Kedua, menjaga lisan dari memperguncingkan
orang lain (ghibah), dusta, adu domba dan sumpah palsu.
Ketiga, Menahan telinga
dari mendengarkan sesuatu yang dibenci.
Keempat, menahan semua
anggota badan dari sesuatu yang dibenci, menahan perut dari makanan yang diragukan
kehalalannya (syubhat) pada waktu berbuka.
Kelima, hendaknya (orang
yang berpuasa) tidak memperbanyak makan ketika berbuka sehingga perutnya penuh
dengan makanan, meski makanan yang dimakan itu berupa makanan yang halal.
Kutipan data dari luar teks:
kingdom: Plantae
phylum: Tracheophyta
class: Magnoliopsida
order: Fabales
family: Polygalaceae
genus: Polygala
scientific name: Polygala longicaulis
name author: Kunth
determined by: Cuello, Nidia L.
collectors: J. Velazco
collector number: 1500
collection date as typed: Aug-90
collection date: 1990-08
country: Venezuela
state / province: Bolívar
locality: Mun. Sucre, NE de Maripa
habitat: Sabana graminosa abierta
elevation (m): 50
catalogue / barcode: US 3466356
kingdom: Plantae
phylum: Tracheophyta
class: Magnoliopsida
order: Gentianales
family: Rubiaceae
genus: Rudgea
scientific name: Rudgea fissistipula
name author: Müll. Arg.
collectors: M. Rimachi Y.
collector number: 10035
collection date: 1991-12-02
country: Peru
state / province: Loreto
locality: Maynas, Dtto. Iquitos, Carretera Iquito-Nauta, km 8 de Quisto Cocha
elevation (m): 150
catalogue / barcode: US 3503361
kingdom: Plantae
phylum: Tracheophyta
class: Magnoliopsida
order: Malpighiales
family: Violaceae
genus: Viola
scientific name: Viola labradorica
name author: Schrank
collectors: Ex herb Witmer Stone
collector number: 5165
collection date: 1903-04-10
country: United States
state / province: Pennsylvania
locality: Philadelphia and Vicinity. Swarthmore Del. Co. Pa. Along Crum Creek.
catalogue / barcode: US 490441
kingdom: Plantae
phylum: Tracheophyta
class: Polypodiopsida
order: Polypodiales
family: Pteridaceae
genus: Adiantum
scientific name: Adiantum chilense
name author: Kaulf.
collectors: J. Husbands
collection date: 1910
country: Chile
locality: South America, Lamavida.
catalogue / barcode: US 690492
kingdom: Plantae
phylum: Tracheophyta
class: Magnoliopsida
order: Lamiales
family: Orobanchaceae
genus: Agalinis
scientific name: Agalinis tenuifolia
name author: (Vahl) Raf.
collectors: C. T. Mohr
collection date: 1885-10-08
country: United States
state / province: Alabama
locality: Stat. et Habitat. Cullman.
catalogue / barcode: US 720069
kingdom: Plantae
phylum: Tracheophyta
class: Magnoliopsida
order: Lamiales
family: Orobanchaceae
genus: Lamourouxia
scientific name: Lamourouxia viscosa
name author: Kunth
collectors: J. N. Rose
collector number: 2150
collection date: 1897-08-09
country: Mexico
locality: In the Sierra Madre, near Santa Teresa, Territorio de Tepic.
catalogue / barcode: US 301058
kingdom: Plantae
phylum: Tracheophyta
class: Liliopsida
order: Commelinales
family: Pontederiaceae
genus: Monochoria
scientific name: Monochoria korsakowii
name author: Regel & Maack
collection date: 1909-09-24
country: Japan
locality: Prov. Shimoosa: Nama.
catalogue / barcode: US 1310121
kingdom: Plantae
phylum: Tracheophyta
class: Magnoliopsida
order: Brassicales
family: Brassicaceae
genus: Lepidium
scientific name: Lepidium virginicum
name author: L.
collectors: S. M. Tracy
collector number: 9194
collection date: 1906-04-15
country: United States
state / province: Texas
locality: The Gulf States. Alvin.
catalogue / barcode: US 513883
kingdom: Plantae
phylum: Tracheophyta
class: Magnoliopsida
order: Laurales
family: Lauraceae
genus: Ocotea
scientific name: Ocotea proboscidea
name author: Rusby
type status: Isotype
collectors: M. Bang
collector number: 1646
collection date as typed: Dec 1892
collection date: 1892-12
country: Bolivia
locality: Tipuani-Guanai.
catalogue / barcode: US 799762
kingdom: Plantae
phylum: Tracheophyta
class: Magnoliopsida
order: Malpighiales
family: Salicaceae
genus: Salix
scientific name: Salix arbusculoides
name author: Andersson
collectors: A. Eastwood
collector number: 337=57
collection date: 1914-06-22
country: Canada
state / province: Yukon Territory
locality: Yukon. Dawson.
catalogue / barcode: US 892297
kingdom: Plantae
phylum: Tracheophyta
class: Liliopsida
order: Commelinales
Adapun puasa sangat khusus yaitu
puasanya hati dari keinginan yang rendah, puasanya pikiran dari memikirkan duniawi
dan segala sesuatu selain Allah secara keseluruhan. Apabila orang yang berpuasa sangat khusus ini
memikirkansesuatu selain Allah, maka batallah puasanya. Puasa seperti ini
adalah mengikuti puasanya para Nabi dan para Shiddiqiin. Hakikatnya kedudukan
puasa seperti ini adalah menghadap kepada Allah secara keseluruhan dan
berpaling kepada selain-Nya
Berdasarkan ketiga level puasa
tersebut, mekanisme autophagy ini terjadi
pada level pertama puasa atau puasa umum. Pada level puasa umum ini menahan perut dan
kemaluan dari memenuhi keinginan syahwat. Itu berarti, pada puasa umum saja,
kebaikan puasa berupa autophagy akan dapat
dinikmati oleh orang yang menjalankan puasa.
Lalu bagaimana dengan orang yang menjalankan puasa
pada level kedua (khusus) dan ketiga (sangat khusus). Inilah yang perlu dikaji
secara ilmiah bukan lagi dari kajian medis semata, bisa sosiologis dan
antropologis. Andakah yang tertarik untuk menelitinya?